> [Brief] Each line of the listing should be reproduced exactly.

> [Input data]

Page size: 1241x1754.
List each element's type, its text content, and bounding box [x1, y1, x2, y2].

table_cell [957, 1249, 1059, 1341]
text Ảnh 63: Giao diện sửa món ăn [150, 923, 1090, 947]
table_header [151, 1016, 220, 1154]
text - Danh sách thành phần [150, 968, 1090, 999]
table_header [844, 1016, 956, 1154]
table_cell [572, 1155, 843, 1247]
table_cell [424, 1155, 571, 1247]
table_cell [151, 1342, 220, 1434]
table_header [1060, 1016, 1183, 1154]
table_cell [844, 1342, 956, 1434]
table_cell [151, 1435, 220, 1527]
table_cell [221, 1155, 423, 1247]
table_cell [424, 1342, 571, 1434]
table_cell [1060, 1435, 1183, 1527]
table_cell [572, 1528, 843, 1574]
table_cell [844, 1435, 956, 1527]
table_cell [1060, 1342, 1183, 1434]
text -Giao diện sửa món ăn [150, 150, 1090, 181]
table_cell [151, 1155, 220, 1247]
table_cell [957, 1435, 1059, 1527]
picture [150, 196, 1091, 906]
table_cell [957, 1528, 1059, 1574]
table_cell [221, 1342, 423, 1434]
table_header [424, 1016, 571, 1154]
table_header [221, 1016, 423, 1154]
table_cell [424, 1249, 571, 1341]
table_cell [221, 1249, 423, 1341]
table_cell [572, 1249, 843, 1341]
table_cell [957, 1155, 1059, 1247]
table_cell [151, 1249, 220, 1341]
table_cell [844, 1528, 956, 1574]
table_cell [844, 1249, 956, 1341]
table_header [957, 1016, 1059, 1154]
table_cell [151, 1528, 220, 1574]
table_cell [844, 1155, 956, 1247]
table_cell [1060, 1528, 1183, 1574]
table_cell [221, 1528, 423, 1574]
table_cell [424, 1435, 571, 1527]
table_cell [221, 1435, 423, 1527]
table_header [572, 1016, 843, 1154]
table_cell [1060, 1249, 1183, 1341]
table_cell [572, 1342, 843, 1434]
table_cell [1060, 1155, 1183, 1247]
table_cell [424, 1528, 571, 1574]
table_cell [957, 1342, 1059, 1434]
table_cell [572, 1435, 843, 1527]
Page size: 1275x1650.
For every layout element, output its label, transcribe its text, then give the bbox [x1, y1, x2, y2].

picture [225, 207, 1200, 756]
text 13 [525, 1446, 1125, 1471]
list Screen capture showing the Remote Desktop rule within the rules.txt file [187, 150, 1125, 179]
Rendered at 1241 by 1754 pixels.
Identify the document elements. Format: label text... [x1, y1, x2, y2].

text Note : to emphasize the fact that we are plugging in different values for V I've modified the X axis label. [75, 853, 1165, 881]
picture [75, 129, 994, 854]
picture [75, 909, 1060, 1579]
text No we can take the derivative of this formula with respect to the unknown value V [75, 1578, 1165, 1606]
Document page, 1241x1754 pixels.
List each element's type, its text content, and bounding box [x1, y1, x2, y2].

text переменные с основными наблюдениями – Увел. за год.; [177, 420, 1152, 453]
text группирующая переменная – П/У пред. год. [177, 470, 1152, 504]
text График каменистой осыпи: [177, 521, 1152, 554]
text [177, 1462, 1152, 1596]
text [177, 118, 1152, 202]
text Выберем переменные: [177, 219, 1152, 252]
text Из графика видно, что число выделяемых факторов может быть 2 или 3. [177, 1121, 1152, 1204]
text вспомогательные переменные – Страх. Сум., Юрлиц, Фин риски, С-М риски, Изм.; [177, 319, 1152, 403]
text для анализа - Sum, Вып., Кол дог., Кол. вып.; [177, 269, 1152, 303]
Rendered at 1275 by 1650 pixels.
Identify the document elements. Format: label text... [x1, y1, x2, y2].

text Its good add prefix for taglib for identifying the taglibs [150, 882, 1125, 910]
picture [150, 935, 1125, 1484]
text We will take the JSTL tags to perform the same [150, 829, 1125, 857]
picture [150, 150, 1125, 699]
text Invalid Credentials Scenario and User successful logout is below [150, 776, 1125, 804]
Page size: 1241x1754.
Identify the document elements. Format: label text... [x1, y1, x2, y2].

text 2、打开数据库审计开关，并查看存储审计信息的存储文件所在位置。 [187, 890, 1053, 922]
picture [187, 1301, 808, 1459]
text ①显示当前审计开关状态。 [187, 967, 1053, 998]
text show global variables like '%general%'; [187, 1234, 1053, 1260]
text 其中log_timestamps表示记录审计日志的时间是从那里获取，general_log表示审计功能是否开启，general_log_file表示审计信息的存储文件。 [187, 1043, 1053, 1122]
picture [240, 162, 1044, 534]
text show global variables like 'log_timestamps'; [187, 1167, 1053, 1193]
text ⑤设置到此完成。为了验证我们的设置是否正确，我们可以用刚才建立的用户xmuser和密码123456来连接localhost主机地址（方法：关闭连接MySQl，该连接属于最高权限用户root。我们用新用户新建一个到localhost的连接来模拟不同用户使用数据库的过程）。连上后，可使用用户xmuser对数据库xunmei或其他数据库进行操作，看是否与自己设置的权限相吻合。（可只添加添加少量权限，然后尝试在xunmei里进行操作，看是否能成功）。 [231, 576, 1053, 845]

> [Written response]
Page size: 1241x1754.
List each element's type, its text content, and bounding box [x1, y1, x2, y2].

table_cell [957, 1249, 1059, 1341]
text Ảnh 63: Giao diện sửa món ăn [150, 923, 1090, 947]
table_header [151, 1016, 220, 1154]
text - Danh sách thành phần [150, 968, 1090, 999]
table_header [844, 1016, 956, 1154]
table_cell [572, 1155, 843, 1247]
table_cell [424, 1155, 571, 1247]
table_cell [151, 1342, 220, 1434]
table_header [1060, 1016, 1183, 1154]
table_cell [844, 1342, 956, 1434]
table_cell [151, 1435, 220, 1527]
table_cell [221, 1155, 423, 1247]
table_cell [424, 1342, 571, 1434]
table_cell [1060, 1435, 1183, 1527]
table_cell [572, 1528, 843, 1574]
table_cell [844, 1435, 956, 1527]
table_cell [1060, 1342, 1183, 1434]
text -Giao diện sửa món ăn [150, 150, 1090, 181]
table_cell [151, 1155, 220, 1247]
table_cell [957, 1435, 1059, 1527]
picture [150, 196, 1091, 906]
table_cell [957, 1528, 1059, 1574]
table_cell [221, 1342, 423, 1434]
table_header [424, 1016, 571, 1154]
table_header [221, 1016, 423, 1154]
table_cell [424, 1249, 571, 1341]
table_cell [221, 1249, 423, 1341]
table_cell [572, 1249, 843, 1341]
table_cell [957, 1155, 1059, 1247]
table_cell [151, 1249, 220, 1341]
table_cell [844, 1528, 956, 1574]
table_cell [844, 1249, 956, 1341]
table_header [957, 1016, 1059, 1154]
table_cell [151, 1528, 220, 1574]
table_cell [844, 1155, 956, 1247]
table_cell [1060, 1528, 1183, 1574]
table_cell [221, 1528, 423, 1574]
table_cell [424, 1435, 571, 1527]
table_cell [221, 1435, 423, 1527]
table_header [572, 1016, 843, 1154]
table_cell [1060, 1249, 1183, 1341]
table_cell [572, 1342, 843, 1434]
table_cell [1060, 1155, 1183, 1247]
table_cell [424, 1528, 571, 1574]
table_cell [957, 1342, 1059, 1434]
table_cell [572, 1435, 843, 1527]
Page size: 1275x1650.
For every layout element, output its label, transcribe its text, then give the bbox [x1, y1, x2, y2].

picture [225, 207, 1200, 756]
text 13 [525, 1446, 1125, 1471]
list Screen capture showing the Remote Desktop rule within the rules.txt file [187, 150, 1125, 179]
Rendered at 1241 by 1754 pixels.
Identify the document elements. Format: label text... [x1, y1, x2, y2].

text Note : to emphasize the fact that we are plugging in different values for V I've modified the X axis label. [75, 853, 1165, 881]
picture [75, 129, 994, 854]
picture [75, 909, 1060, 1579]
text No we can take the derivative of this formula with respect to the unknown value V [75, 1578, 1165, 1606]
Document page, 1241x1754 pixels.
List each element's type, its text content, and bounding box [x1, y1, x2, y2].

text переменные с основными наблюдениями – Увел. за год.; [177, 420, 1152, 453]
text группирующая переменная – П/У пред. год. [177, 470, 1152, 504]
text График каменистой осыпи: [177, 521, 1152, 554]
text [177, 1462, 1152, 1596]
text [177, 118, 1152, 202]
text Выберем переменные: [177, 219, 1152, 252]
text Из графика видно, что число выделяемых факторов может быть 2 или 3. [177, 1121, 1152, 1204]
text вспомогательные переменные – Страх. Сум., Юрлиц, Фин риски, С-М риски, Изм.; [177, 319, 1152, 403]
text для анализа - Sum, Вып., Кол дог., Кол. вып.; [177, 269, 1152, 303]
Rendered at 1275 by 1650 pixels.
Identify the document elements. Format: label text... [x1, y1, x2, y2].

text Its good add prefix for taglib for identifying the taglibs [150, 882, 1125, 910]
picture [150, 935, 1125, 1484]
text We will take the JSTL tags to perform the same [150, 829, 1125, 857]
picture [150, 150, 1125, 699]
text Invalid Credentials Scenario and User successful logout is below [150, 776, 1125, 804]
Page size: 1241x1754.
Identify the document elements. Format: label text... [x1, y1, x2, y2].

text 2、打开数据库审计开关，并查看存储审计信息的存储文件所在位置。 [187, 890, 1053, 922]
picture [187, 1301, 808, 1459]
text ①显示当前审计开关状态。 [187, 967, 1053, 998]
text show global variables like '%general%'; [187, 1234, 1053, 1260]
text 其中log_timestamps表示记录审计日志的时间是从那里获取，general_log表示审计功能是否开启，general_log_file表示审计信息的存储文件。 [187, 1043, 1053, 1122]
picture [240, 162, 1044, 534]
text show global variables like 'log_timestamps'; [187, 1167, 1053, 1193]
text ⑤设置到此完成。为了验证我们的设置是否正确，我们可以用刚才建立的用户xmuser和密码123456来连接localhost主机地址（方法：关闭连接MySQl，该连接属于最高权限用户root。我们用新用户新建一个到localhost的连接来模拟不同用户使用数据库的过程）。连上后，可使用用户xmuser对数据库xunmei或其他数据库进行操作，看是否与自己设置的权限相吻合。（可只添加添加少量权限，然后尝试在xunmei里进行操作，看是否能成功）。 [231, 576, 1053, 845]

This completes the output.